* REQUIREMENT *
Give the entries again, exactly as they stand.

[Stored entries]
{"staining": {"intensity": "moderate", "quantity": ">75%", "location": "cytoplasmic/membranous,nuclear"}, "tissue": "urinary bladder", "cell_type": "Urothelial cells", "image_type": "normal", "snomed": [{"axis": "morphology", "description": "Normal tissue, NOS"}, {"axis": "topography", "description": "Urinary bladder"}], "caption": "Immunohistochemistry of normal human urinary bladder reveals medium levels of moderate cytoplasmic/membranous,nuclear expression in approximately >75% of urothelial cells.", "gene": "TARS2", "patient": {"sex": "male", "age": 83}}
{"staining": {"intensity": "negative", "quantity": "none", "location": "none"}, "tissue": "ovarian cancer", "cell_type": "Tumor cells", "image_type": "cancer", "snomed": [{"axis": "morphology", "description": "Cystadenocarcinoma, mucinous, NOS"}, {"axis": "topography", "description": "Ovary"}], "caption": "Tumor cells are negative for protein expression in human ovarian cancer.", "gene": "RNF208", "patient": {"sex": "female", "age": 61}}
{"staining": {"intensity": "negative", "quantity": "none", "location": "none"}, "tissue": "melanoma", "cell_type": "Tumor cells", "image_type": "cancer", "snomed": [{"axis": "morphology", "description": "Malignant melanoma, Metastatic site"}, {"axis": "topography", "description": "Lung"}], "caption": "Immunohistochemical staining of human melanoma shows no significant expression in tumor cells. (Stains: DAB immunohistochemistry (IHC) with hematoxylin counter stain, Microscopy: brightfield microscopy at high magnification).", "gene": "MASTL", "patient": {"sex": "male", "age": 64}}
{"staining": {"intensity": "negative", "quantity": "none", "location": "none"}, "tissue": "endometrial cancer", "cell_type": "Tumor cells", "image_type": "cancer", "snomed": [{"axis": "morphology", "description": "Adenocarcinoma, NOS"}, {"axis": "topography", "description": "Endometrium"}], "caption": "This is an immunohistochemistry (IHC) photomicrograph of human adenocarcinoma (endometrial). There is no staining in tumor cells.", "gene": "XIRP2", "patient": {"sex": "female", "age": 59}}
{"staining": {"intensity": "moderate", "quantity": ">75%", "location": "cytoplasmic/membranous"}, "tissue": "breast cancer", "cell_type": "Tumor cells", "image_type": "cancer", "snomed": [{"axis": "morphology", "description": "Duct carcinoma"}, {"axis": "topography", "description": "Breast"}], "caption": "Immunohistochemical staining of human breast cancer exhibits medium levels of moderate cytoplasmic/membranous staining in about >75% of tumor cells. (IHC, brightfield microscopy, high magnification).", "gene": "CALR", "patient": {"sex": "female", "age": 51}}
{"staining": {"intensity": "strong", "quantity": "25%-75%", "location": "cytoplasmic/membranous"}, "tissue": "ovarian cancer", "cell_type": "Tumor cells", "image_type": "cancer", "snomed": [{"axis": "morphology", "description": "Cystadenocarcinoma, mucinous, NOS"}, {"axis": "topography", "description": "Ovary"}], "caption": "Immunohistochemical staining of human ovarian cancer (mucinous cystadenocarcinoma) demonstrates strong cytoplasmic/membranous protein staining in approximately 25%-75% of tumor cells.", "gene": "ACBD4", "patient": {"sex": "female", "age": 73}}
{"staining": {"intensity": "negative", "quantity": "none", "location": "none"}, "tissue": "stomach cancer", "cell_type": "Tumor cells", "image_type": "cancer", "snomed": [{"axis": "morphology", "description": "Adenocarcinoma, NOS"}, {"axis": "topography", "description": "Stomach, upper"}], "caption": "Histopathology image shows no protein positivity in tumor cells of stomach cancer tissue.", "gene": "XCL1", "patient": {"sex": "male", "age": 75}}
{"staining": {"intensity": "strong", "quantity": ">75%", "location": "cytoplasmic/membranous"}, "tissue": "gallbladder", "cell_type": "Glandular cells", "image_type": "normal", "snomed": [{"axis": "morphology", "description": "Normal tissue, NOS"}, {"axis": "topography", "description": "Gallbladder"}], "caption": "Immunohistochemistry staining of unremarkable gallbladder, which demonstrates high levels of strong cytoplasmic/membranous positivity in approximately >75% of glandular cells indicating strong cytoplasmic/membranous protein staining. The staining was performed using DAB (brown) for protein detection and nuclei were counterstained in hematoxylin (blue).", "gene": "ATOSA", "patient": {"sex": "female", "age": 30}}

* ANSWER BELOW *
{"staining": {"intensity": "moderate", "quantity": ">75%", "location": "cytoplasmic/membranous,nuclear"}, "tissue": "urinary bladder", "cell_type": "Urothelial cells", "image_type": "normal", "snomed": [{"axis": "morphology", "description": "Normal tissue, NOS"}, {"axis": "topography", "description": "Urinary bladder"}], "caption": "Immunohistochemistry of normal human urinary bladder reveals medium levels of moderate cytoplasmic/membranous,nuclear expression in approximately >75% of urothelial cells.", "gene": "TARS2", "patient": {"sex": "male", "age": 83}}
{"staining": {"intensity": "negative", "quantity": "none", "location": "none"}, "tissue": "ovarian cancer", "cell_type": "Tumor cells", "image_type": "cancer", "snomed": [{"axis": "morphology", "description": "Cystadenocarcinoma, mucinous, NOS"}, {"axis": "topography", "description": "Ovary"}], "caption": "Tumor cells are negative for protein expression in human ovarian cancer.", "gene": "RNF208", "patient": {"sex": "female", "age": 61}}
{"staining": {"intensity": "negative", "quantity": "none", "location": "none"}, "tissue": "melanoma", "cell_type": "Tumor cells", "image_type": "cancer", "snomed": [{"axis": "morphology", "description": "Malignant melanoma, Metastatic site"}, {"axis": "topography", "description": "Lung"}], "caption": "Immunohistochemical staining of human melanoma shows no significant expression in tumor cells. (Stains: DAB immunohistochemistry (IHC) with hematoxylin counter stain, Microscopy: brightfield microscopy at high magnification).", "gene": "MASTL", "patient": {"sex": "male", "age": 64}}
{"staining": {"intensity": "negative", "quantity": "none", "location": "none"}, "tissue": "endometrial cancer", "cell_type": "Tumor cells", "image_type": "cancer", "snomed": [{"axis": "morphology", "description": "Adenocarcinoma, NOS"}, {"axis": "topography", "description": "Endometrium"}], "caption": "This is an immunohistochemistry (IHC) photomicrograph of human adenocarcinoma (endometrial). There is no staining in tumor cells.", "gene": "XIRP2", "patient": {"sex": "female", "age": 59}}
{"staining": {"intensity": "moderate", "quantity": ">75%", "location": "cytoplasmic/membranous"}, "tissue": "breast cancer", "cell_type": "Tumor cells", "image_type": "cancer", "snomed": [{"axis": "morphology", "description": "Duct carcinoma"}, {"axis": "topography", "description": "Breast"}], "caption": "Immunohistochemical staining of human breast cancer exhibits medium levels of moderate cytoplasmic/membranous staining in about >75% of tumor cells. (IHC, brightfield microscopy, high magnification).", "gene": "CALR", "patient": {"sex": "female", "age": 51}}
{"staining": {"intensity": "strong", "quantity": "25%-75%", "location": "cytoplasmic/membranous"}, "tissue": "ovarian cancer", "cell_type": "Tumor cells", "image_type": "cancer", "snomed": [{"axis": "morphology", "description": "Cystadenocarcinoma, mucinous, NOS"}, {"axis": "topography", "description": "Ovary"}], "caption": "Immunohistochemical staining of human ovarian cancer (mucinous cystadenocarcinoma) demonstrates strong cytoplasmic/membranous protein staining in approximately 25%-75% of tumor cells.", "gene": "ACBD4", "patient": {"sex": "female", "age": 73}}
{"staining": {"intensity": "negative", "quantity": "none", "location": "none"}, "tissue": "stomach cancer", "cell_type": "Tumor cells", "image_type": "cancer", "snomed": [{"axis": "morphology", "description": "Adenocarcinoma, NOS"}, {"axis": "topography", "description": "Stomach, upper"}], "caption": "Histopathology image shows no protein positivity in tumor cells of stomach cancer tissue.", "gene": "XCL1", "patient": {"sex": "male", "age": 75}}
{"staining": {"intensity": "strong", "quantity": ">75%", "location": "cytoplasmic/membranous"}, "tissue": "gallbladder", "cell_type": "Glandular cells", "image_type": "normal", "snomed": [{"axis": "morphology", "description": "Normal tissue, NOS"}, {"axis": "topography", "description": "Gallbladder"}], "caption": "Immunohistochemistry staining of unremarkable gallbladder, which demonstrates high levels of strong cytoplasmic/membranous positivity in approximately >75% of glandular cells indicating strong cytoplasmic/membranous protein staining. The staining was performed using DAB (brown) for protein detection and nuclei were counterstained in hematoxylin (blue).", "gene": "ATOSA", "patient": {"sex": "female", "age": 30}}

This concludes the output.